[Stored data entries]
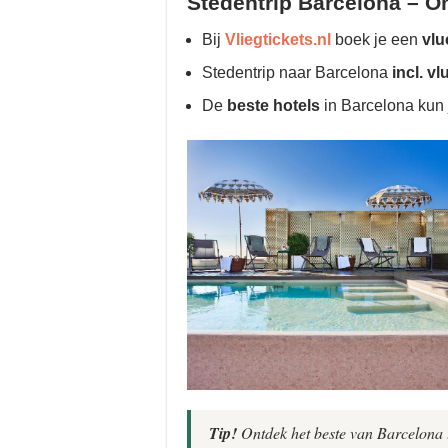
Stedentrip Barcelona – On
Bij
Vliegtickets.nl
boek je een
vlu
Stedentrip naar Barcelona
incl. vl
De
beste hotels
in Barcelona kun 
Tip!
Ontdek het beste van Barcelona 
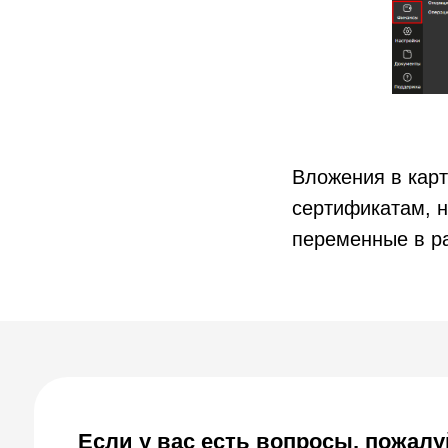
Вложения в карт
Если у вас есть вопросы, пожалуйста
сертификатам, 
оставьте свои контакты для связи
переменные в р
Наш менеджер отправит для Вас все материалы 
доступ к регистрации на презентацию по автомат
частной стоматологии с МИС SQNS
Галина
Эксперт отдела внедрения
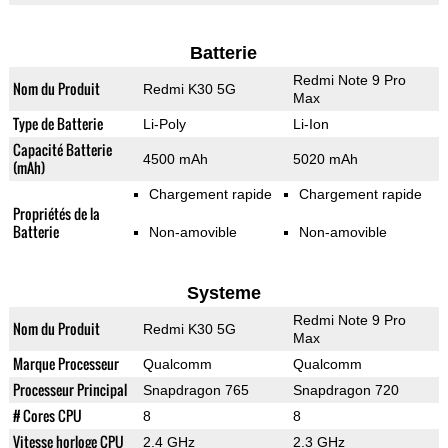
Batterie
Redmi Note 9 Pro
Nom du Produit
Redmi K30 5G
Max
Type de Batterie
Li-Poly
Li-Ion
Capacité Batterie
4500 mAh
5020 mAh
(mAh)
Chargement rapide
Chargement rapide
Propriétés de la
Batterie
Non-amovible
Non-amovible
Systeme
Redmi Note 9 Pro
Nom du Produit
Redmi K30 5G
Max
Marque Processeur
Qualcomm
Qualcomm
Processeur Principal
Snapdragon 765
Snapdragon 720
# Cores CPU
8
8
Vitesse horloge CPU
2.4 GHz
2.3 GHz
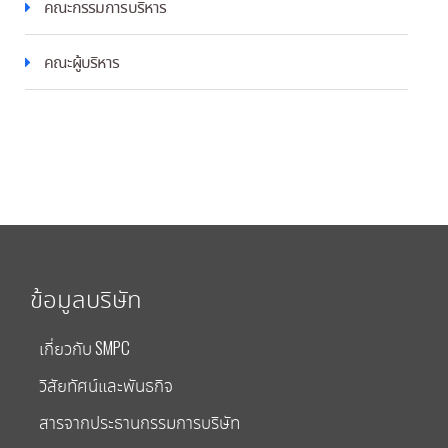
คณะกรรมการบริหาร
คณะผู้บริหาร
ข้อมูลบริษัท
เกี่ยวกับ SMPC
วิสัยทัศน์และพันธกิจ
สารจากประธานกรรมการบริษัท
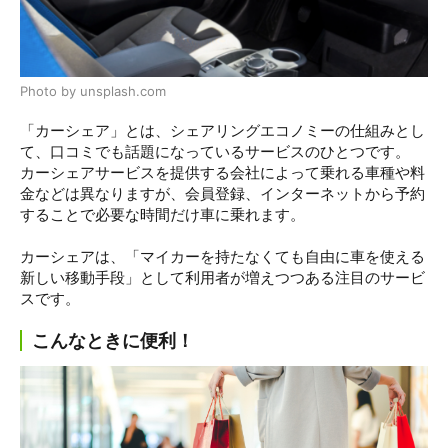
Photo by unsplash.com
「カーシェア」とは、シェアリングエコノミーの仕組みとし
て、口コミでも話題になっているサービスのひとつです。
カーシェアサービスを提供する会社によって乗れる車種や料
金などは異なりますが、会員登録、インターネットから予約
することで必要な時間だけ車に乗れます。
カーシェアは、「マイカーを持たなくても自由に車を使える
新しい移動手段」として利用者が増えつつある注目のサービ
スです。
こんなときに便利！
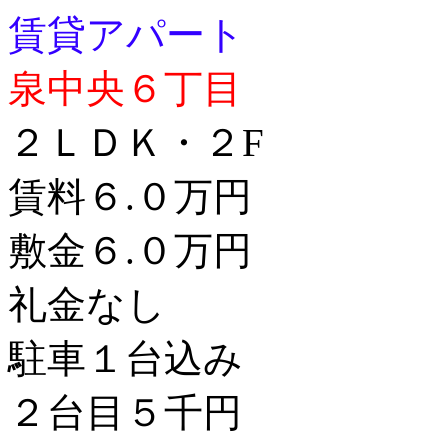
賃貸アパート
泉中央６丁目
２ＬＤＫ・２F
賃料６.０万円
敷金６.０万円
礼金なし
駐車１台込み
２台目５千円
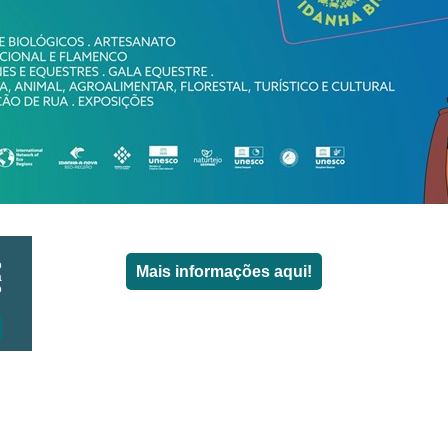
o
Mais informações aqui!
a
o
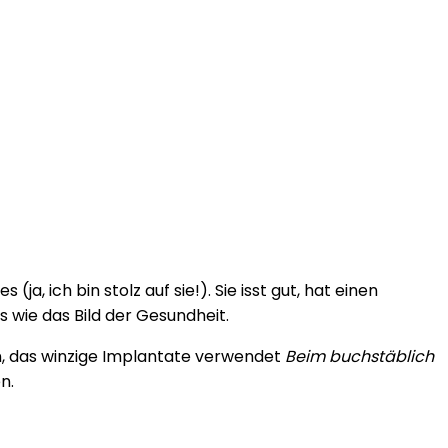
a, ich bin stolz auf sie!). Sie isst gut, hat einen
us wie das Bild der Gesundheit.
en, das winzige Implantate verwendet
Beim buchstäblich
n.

* Task goal
Nothing but the lines above, starting at the line that contains "Ontdek het beste van Barcelona" and ending at the line that contains "Snapdragon 720", should be given again, exactly and without the pictures.

* Solved exercise
Ontdek het beste van Barcelona 
Вложения в карт
Если у вас есть вопросы, пожалуйста
сертификатам, 
оставьте свои контакты для связи
переменные в р
Наш менеджер отправит для Вас все материалы 
доступ к регистрации на презентацию по автомат
частной стоматологии с МИС SQNS
Галина
Эксперт отдела внедрения
Batterie
Redmi Note 9 Pro
Nom du Produit
Redmi K30 5G
Max
Type de Batterie
Li-Poly
Li-Ion
Capacité Batterie
4500 mAh
5020 mAh
(mAh)
Chargement rapide
Chargement rapide
Propriétés de la
Batterie
Non-amovible
Non-amovible
Systeme
Redmi Note 9 Pro
Nom du Produit
Redmi K30 5G
Max
Marque Processeur
Qualcomm
Qualcomm
Processeur Principal
Snapdragon 765
Snapdragon 720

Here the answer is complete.